Exercise instructions: Render every line in the rows below as a single numbered list, skipping any blank lines.

Dataset excerpts
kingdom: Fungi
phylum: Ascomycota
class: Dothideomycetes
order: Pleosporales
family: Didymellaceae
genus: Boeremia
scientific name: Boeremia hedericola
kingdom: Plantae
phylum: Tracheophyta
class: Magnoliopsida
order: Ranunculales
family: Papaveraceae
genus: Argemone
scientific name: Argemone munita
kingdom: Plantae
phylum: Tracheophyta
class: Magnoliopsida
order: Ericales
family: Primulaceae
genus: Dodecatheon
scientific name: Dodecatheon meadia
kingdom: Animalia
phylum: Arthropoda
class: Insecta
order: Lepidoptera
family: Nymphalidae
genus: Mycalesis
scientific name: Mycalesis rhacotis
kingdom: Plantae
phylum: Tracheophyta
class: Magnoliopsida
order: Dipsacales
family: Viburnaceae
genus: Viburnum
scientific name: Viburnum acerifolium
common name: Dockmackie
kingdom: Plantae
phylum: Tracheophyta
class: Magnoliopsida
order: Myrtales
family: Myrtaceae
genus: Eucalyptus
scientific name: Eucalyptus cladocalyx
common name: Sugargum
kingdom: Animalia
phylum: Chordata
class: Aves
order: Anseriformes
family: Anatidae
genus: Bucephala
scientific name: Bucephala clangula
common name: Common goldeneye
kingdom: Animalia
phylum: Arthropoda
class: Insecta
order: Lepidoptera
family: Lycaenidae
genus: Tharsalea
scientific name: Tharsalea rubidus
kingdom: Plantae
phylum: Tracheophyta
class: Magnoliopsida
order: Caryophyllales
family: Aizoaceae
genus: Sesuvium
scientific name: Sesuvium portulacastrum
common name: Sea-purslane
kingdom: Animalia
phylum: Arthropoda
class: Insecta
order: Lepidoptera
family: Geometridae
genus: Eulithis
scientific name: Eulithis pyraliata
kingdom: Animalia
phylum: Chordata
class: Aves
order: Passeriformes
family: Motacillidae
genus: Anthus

Worked solution:
1. kingdom: Fungi
2. phylum: Ascomycota
3. class: Dothideomycetes
4. order: Pleosporales
5. family: Didymellaceae
6. genus: Boeremia
7. scientific name: Boeremia hedericola
8. kingdom: Plantae
9. phylum: Tracheophyta
10. class: Magnoliopsida
11. order: Ranunculales
12. family: Papaveraceae
13. genus: Argemone
14. scientific name: Argemone munita
15. kingdom: Plantae
16. phylum: Tracheophyta
17. class: Magnoliopsida
18. order: Ericales
19. family: Primulaceae
20. genus: Dodecatheon
21. scientific name: Dodecatheon meadia
22. kingdom: Animalia
23. phylum: Arthropoda
24. class: Insecta
25. order: Lepidoptera
26. family: Nymphalidae
27. genus: Mycalesis
28. scientific name: Mycalesis rhacotis
29. kingdom: Plantae
30. phylum: Tracheophyta
31. class: Magnoliopsida
32. order: Dipsacales
33. family: Viburnaceae
34. genus: Viburnum
35. scientific name: Viburnum acerifolium
36. common name: Dockmackie
37. kingdom: Plantae
38. phylum: Tracheophyta
39. class: Magnoliopsida
40. order: Myrtales
41. family: Myrtaceae
42. genus: Eucalyptus
43. scientific name: Eucalyptus cladocalyx
44. common name: Sugargum
45. kingdom: Animalia
46. phylum: Chordata
47. class: Aves
48. order: Anseriformes
49. family: Anatidae
50. genus: Bucephala
51. scientific name: Bucephala clangula
52. common name: Common goldeneye
53. kingdom: Animalia
54. phylum: Arthropoda
55. class: Insecta
56. order: Lepidoptera
57. family: Lycaenidae
58. genus: Tharsalea
59. scientific name: Tharsalea rubidus
60. kingdom: Plantae
61. phylum: Tracheophyta
62. class: Magnoliopsida
63. order: Caryophyllales
64. family: Aizoaceae
65. genus: Sesuvium
66. scientific name: Sesuvium portulacastrum
67. common name: Sea-purslane
68. kingdom: Animalia
69. phylum: Arthropoda
70. class: Insecta
71. order: Lepidoptera
72. family: Geometridae
73. genus: Eulithis
74. scientific name: Eulithis pyraliata
75. kingdom: Animalia
76. phylum: Chordata
77. class: Aves
78. order: Passeriformes
79. family: Motacillidae
80. genus: Anthus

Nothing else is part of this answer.